* **What the task requires**
Apart from the images, output the data below exactly.

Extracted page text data
################

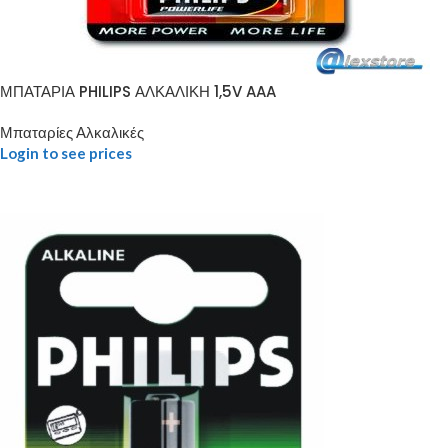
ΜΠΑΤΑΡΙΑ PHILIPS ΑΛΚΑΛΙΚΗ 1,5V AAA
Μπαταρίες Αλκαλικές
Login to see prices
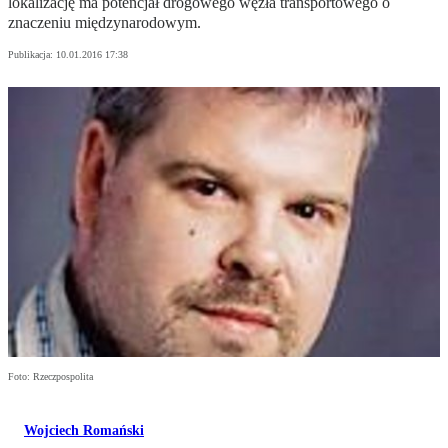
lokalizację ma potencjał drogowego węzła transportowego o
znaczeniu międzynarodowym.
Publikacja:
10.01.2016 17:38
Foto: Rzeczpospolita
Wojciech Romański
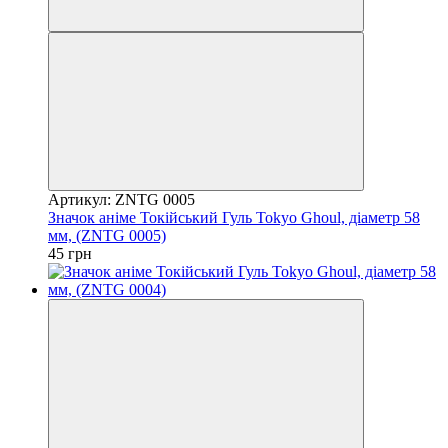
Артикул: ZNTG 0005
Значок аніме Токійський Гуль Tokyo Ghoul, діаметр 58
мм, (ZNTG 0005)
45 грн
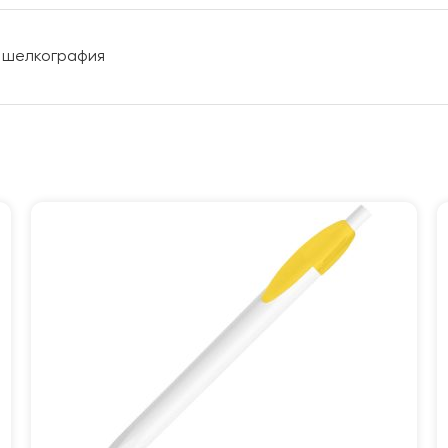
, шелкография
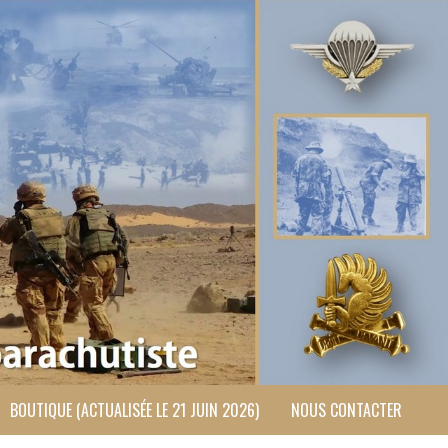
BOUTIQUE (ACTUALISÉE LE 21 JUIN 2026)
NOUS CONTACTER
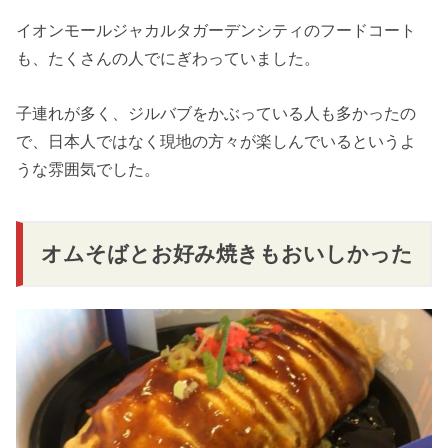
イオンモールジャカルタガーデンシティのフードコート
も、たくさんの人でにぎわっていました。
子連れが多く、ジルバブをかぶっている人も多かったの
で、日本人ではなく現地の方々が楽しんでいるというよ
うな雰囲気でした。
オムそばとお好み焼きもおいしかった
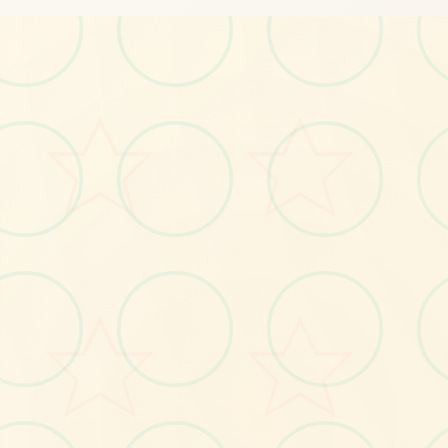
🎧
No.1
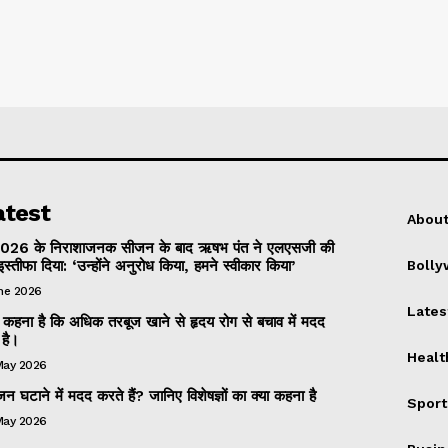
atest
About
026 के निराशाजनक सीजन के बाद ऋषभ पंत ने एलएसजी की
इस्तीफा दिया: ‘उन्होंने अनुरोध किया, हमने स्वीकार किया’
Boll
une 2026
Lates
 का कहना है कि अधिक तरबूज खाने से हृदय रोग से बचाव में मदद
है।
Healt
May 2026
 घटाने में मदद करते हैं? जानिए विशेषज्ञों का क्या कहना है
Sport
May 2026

################

* **Reply to the task**
ΜΠΑΤΑΡΙΑ PHILIPS ΑΛΚΑΛΙΚΗ 1,5V AAA
Μπαταρίες Αλκαλικές
Login to see prices
lokalizację ma potencjał drogowego węzła transportowego o
znaczeniu międzynarodowym.
Publikacja:
10.01.2016 17:38
Foto: Rzeczpospolita
Wojciech Romański
Артикул: ZNTG 0005
Значок аніме Токійський Гуль Tokyo Ghoul, діаметр 58
мм, (ZNTG 0005)
45 грн
, шелкография
BOUTIQUE (ACTUALISÉE LE 21 JUIN 2026)
NOUS CONTACTER
イオンモールジャカルタガーデンシティのフードコート
も、たくさんの人でにぎわっていました。
子連れが多く、ジルバブをかぶっている人も多かったの
で、日本人ではなく現地の方々が楽しんでいるというよ
うな雰囲気でした。
オムそばとお好み焼きもおいしかった
🎧
No.1
atest
About
026 के निराशाजनक सीजन के बाद ऋषभ पंत ने एलएसजी की
इस्तीफा दिया: ‘उन्होंने अनुरोध किया, हमने स्वीकार किया’
Boll
une 2026
Lates
 का कहना है कि अधिक तरबूज खाने से हृदय रोग से बचाव में मदद
है।
Healt
May 2026
 घटाने में मदद करते हैं? जानिए विशेषज्ञों का क्या कहना है
Sport
May 2026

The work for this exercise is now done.